The sale of Banif to Santander has however left the Madeira-based institution with debts in excess of two billion euros which will be absorbed by the taxpayer.
The deal will see all of Banif’s customers become Santander customers with immediate effect.
The agreement has also forced the government to work on a revised budget to support the debt of the bank.
The ruling Socialists have also ordered an enquiry to establish the reasons the bank was allowed to deteriorate to the extent it has in recent years.
Earlier, the Bank of Portugal confirmed in a statement that “the impositions of European institutions and the non-viability of Banif’s voluntary sale led to the need for the sale to be carried out.”
The Bank said the solution guarantees the total protection of households and companies’ savings entrusted to Banif, both deposits and senior bonds, as well as the financing of the economy and the continuity of the financial services provided by this institution up until now.
The normal functioning of the services provided so far by the institution will be maintained.
Customers will be able to perform all operations as usual both at the branches and through electronic channels. Banif’s customers will become Banco Santander Totta’s customers and Banif’s branches will become branches of Banco Santander Totta.
The Bank also said the “solution is also the one that best protects the stability of the Portuguese financial system.”
It explained that the operation involved estimated public support to the amount of €2.255 billion intended to cover future contingencies, of which €489 million is to be covered by the Resolution Fund and € 1.766 billion directly by the State, as a result of the options agreed between the Portuguese authorities, European bodies and Banco Santander Totta, to define the parameter of the assets and liabilities to be sold.
Later, the European Commission confirmed it had approved Portuguese plans to provide about €2.25 billion of state aid to cover the funding gap in the resolution of Portuguese bank Banif as in line with EU state aid rules.
The Commission also approved an additional buffer in the form of a state guarantee to cater for potential recent changes of values in the part sold to Banco Santander Totta, bringing the total potential aid measures up to €3 billion.
This follows the Bank of Portugal’s decision to put Banif into resolution on 19 December 2015. It adds to about € 1.1 billion of aid temporarily approved by the Commission in January 2013.
In particular, the Commission found that the additional state aid would facilitate the sale of a large part of Banif’s activities, including its deposits, to a strong purchaser, which will allow the transferred activities to return to long-term viability within the new entity.
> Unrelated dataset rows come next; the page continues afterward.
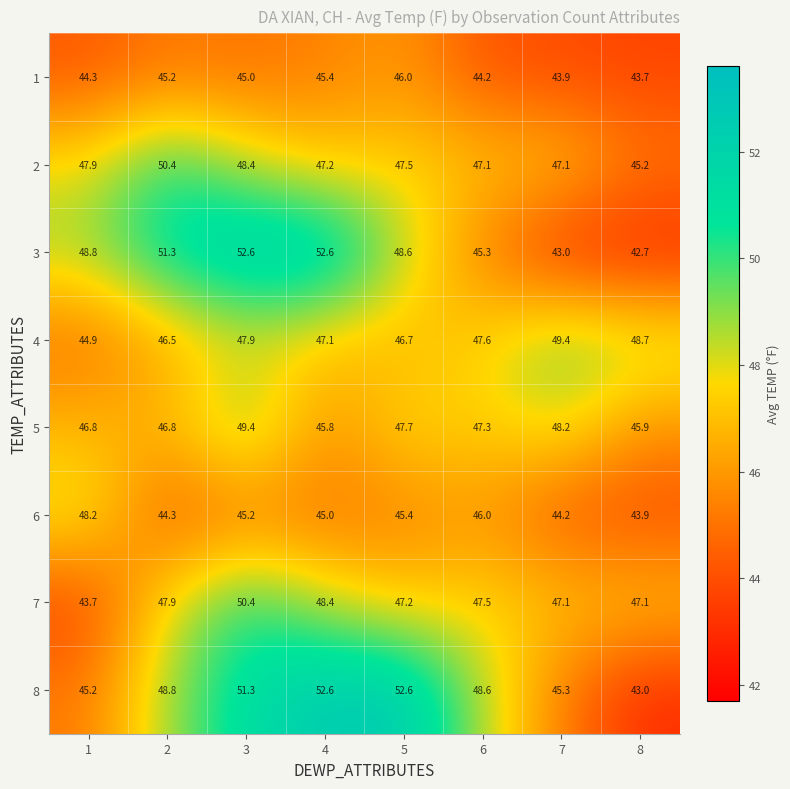

Count the number of data series in this chart.

8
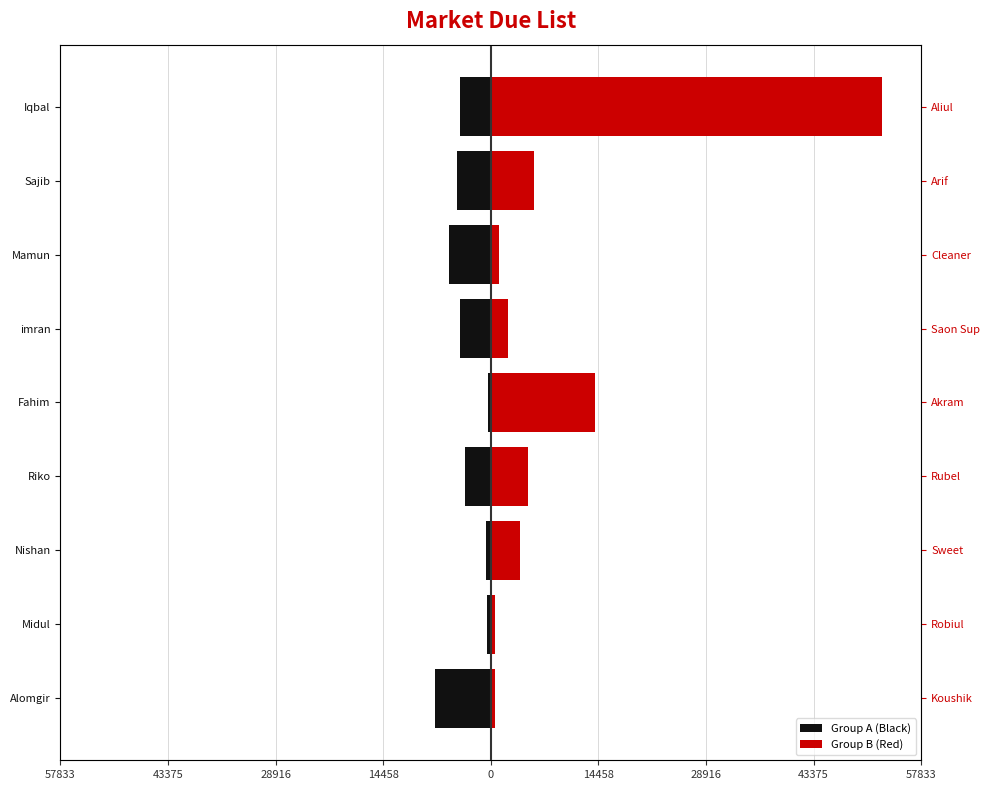

At Fahim, list the series in order from smallest to largest.

Group A (Black), Group B (Red)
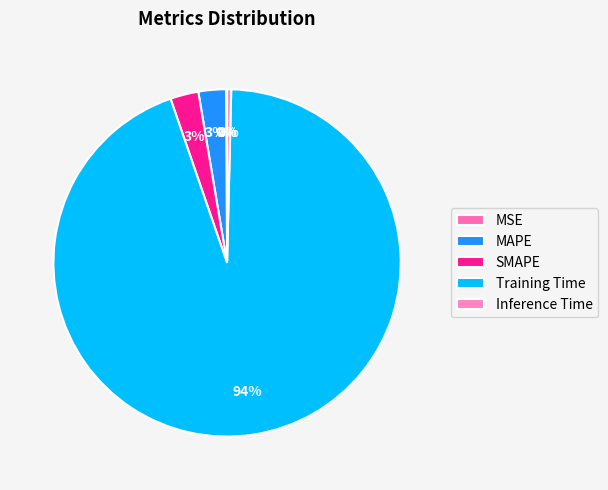

How many segments does this pie chart have?

5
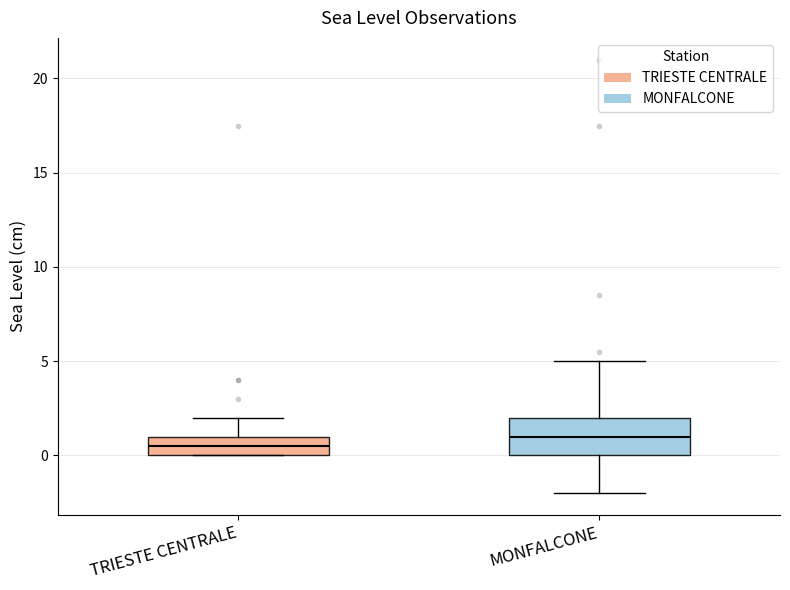

Reading left to right, read every box against the y-axis: the position of its median line, the range the box covers, and the ends of its whiskers. The values are not printed on the chart, so give them approximately, as read against the axis.

TRIESTE CENTRALE: median 0.5, box 0.0 to 1.0, whiskers 0.0 to 2.0
MONFALCONE: median 1.0, box 0.0 to 2.0, whiskers -2.0 to 5.0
The aid will also support the orderly wind-down of the remainder of Banif’s impaired assets. All depositors continue to remain fully protected.
Margrethe Vestager, Commissioner in charge of competition policy, said: “Banks cannot be artificially kept in the market using taxpayer money. Banif had already received significant state aid but could not become viable again on its own. The measures approved today now enable Banif’s orderly exit from the market, and for a robust bank to take over a large part of its activities to the benefit of its customers.
“The recently elected Portuguese government had to react swiftly in a difficult situation and I appreciate that a solution was found in cooperation with the Portuguese authorities.”
This followed news that the EC had also approved a prolongation of Portuguese state guarantees on bonds in the nominal amount of €3.5 billion, issued by Portuguese bank Novo Banco.
In particular, the Commission found that the prolongation should contribute to ensuring the maintenance of adequate liquidity for Novo Banco. It also welcomes the year that Portuguese authorities have committed to additional restructuring measures to improve the bank’s viability and efficiency. Both elements should help facilitate the sale process of Novo Banco, which Portugal intends to re-launch in January.